All details agreed to by the country’s cabinet will be revealed to the public early next week
Ride-hailing apps Uber and Grab will be legalised in Malaysia after the Land Public Transport Commission (SPAD) received an approval from the government to regulate the services by the end of 2016, according to a report by The Sun Daily.
During a cabinet meeting on August 10, SPAD chief executive officer Mohd Azharuddin Mat Sah presented the commission’s proposal to revamp the conventional taxi industry and expand transport services in the country by legalizing Uber and Grab services.

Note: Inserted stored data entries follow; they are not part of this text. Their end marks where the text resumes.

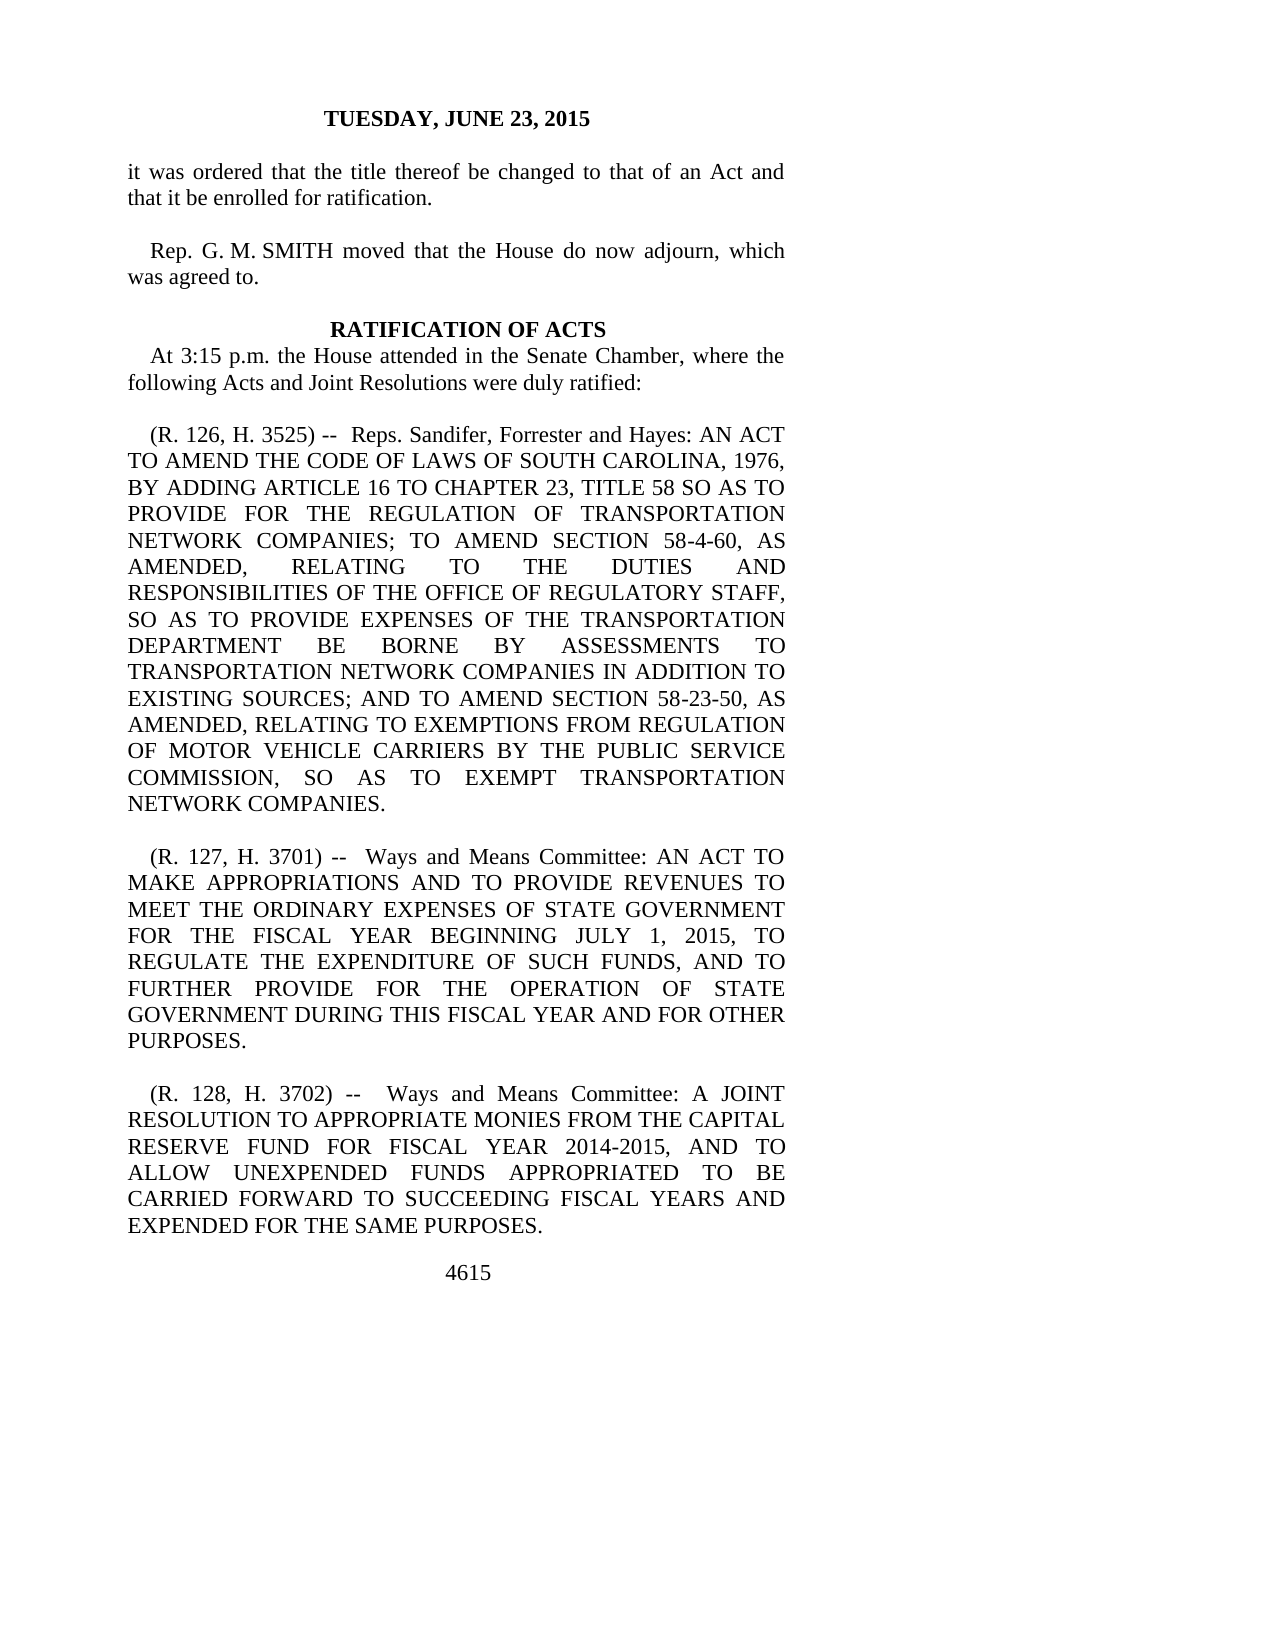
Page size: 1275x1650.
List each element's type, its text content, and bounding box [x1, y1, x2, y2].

text At 3:15 p.m. the House attended in the Senate Chamber, where the following Acts and Joint Resolutions were duly ratified: [127, 342, 786, 395]
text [127, 158, 786, 210]
text (R. 127, H. 3701) -- Ways and Means Committee: AN ACT TO MAKE APPROPRIATIONS AND TO PROVIDE REVENUES TO MEET THE ORDINARY EXPENSES OF STATE GOVERNMENT FOR THE FISCAL YEAR BEGINNING JULY 1, 2015, TO REGULATE THE EXPENDITURE OF SUCH FUNDS, AND TO FURTHER PROVIDE FOR THE OPERATION OF STATE GOVERNMENT DURING THIS FISCAL YEAR AND FOR OTHER PURPOSES. [127, 843, 786, 1054]
text Rep. G. M. SMITH moved that the House do now adjourn, which was agreed to. [127, 237, 786, 289]
text RATIFICATION OF ACTS [127, 316, 786, 342]
text (R. 126, H. 3525) -- Reps. Sandifer, Forrester and Hayes: AN ACT TO AMEND THE CODE OF LAWS OF SOUTH CAROLINA, 1976, BY ADDING ARTICLE 16 TO CHAPTER 23, TITLE 58 SO AS TO PROVIDE FOR THE REGULATION OF TRANSPORTATION NETWORK COMPANIES; TO AMEND SECTION 58-4-60, AS AMENDED, RELATING TO THE DUTIES AND RESPONSIBILITIES OF THE OFFICE OF REGULATORY STAFF, SO AS TO PROVIDE EXPENSES OF THE TRANSPORTATION DEPARTMENT BE BORNE BY ASSESSMENTS TO TRANSPORTATION NETWORK COMPANIES IN ADDITION TO EXISTING SOURCES; AND TO AMEND SECTION 58-23-50, AS AMENDED, RELATING TO EXEMPTIONS FROM REGULATION OF MOTOR VEHICLE CARRIERS BY THE PUBLIC SERVICE COMMISSION, SO AS TO EXEMPT TRANSPORTATION NETWORK COMPANIES. [127, 421, 786, 817]
text (R. 128, H. 3702) -- Ways and Means Committee: A JOINT RESOLUTION TO APPROPRIATE MONIES FROM THE CAPITAL RESERVE FUND FOR FISCAL YEAR 2014-2015, AND TO ALLOW UNEXPENDED FUNDS APPROPRIATED TO BE CARRIED FORWARD TO SUCCEEDING FISCAL YEARS AND EXPENDED FOR THE SAME PURPOSES. [127, 1080, 786, 1238]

The presentation focused on 11 main initiatives, which include improving the Teksi 1Malaysia (TEKS1M) model, streamlining the budget cabs fleet, providing individual taxi permits to conventional cabbies with good and clean track records, and a suggestion for a special fund for new taxi vehicles, among others.
Around 150,000 new individual permit holders, consisting of Uber, Grab and conventional taxi drivers are estimated to co-exist in the market in the next three years.
According to the report, a SPAD spokesman said all details agreed to by the Cabinet would be revealed to the public early next week.
Malaysia has had its fair share of Uber and Grab controversies. In November 2015, about 250 taxi drivers marched against Uber and Grab in Kuala Lumpur.
In June 2016, taxi drivers in Penang went on a four-hour strike to protest against Uber and Grab services in the state.
There were also reports of taxi drivers attacking the locals and tourists who used Uber and Grab services in Malaysia. In a local case involving an Uber driver and an Iranian couple, the three were pulled out of the car before taxi drivers used rocks to break the car window.